Directions for this task: Filter the entries below, keeping every line that contains the string "معدن", and match case exactly.

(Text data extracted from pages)
- Opening Delimiter -

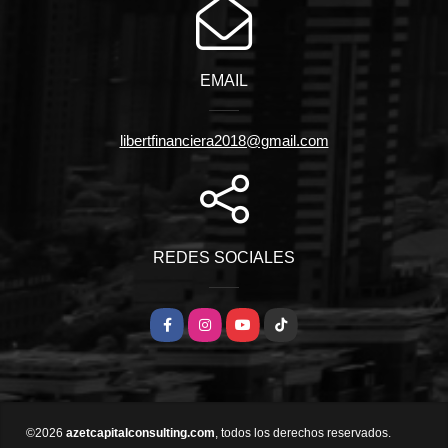
EMAIL
libertfinanciera2018@gmail.com
REDES SOCIALES
Facebook
Instagram
YouTube
TikTok
©2026
azetcapitalconsulting.com
, todos los derechos reservados.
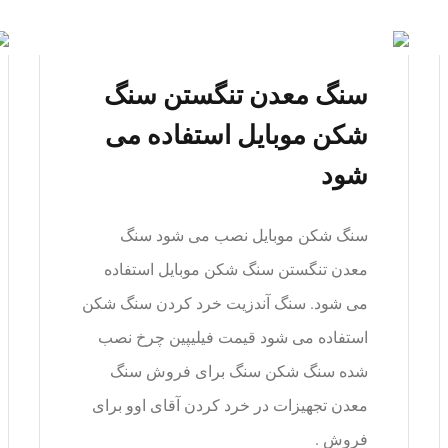
سنگ معدن تنگستن سنگ
شکن موبایل استفاده می
شود
سنگ شکن موبایل نصب می شود سنگ
معدن تنگستن سنگ شکن موبایل استفاده
می شود. سنگ آندزیت خرد کردن سنگ شکن
استفاده می شود قیمت فیلیپین چرخ نصب
شده سنگ شکن سنگ برای فروش سنگ
معدن تجهیزات در خرد کردن آقای اوو برای
فروش .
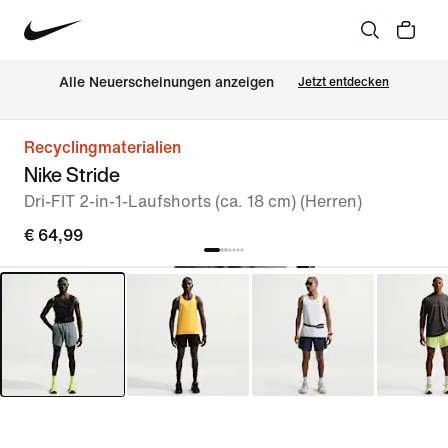
Alle Neuerscheinungen anzeigen
Jetzt entdecken
Recyclingmaterialien
Nike Stride
Dri-FIT 2-in-1-Laufshorts (ca. 18 cm) (Herren)
€ 64,99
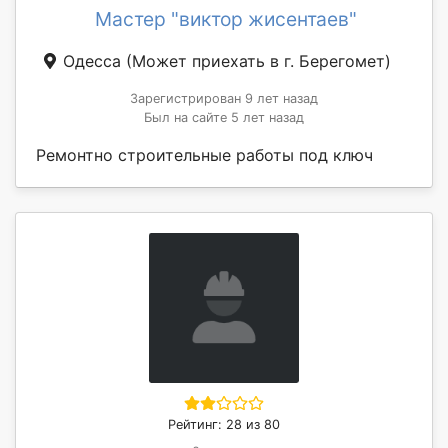
Мастер "виктор жисентаев"
Одесса
(Может приехать в г. Берегомет)
Зарегистрирован 9 лет назад
Был на сайте 5 лет назад
Ремонтно строительные работы под ключ
Рейтинг: 28 из 80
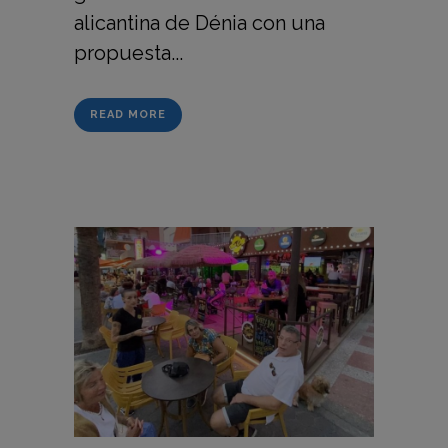
alicantina de Dénia con una
propuesta...
READ MORE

- Closing Delimiter -

Answer below:
سنگ معدن تنگستن سنگ
معدن تنگستن سنگ شکن موبایل استفاده
معدن تجهیزات در خرد کردن آقای اوو برای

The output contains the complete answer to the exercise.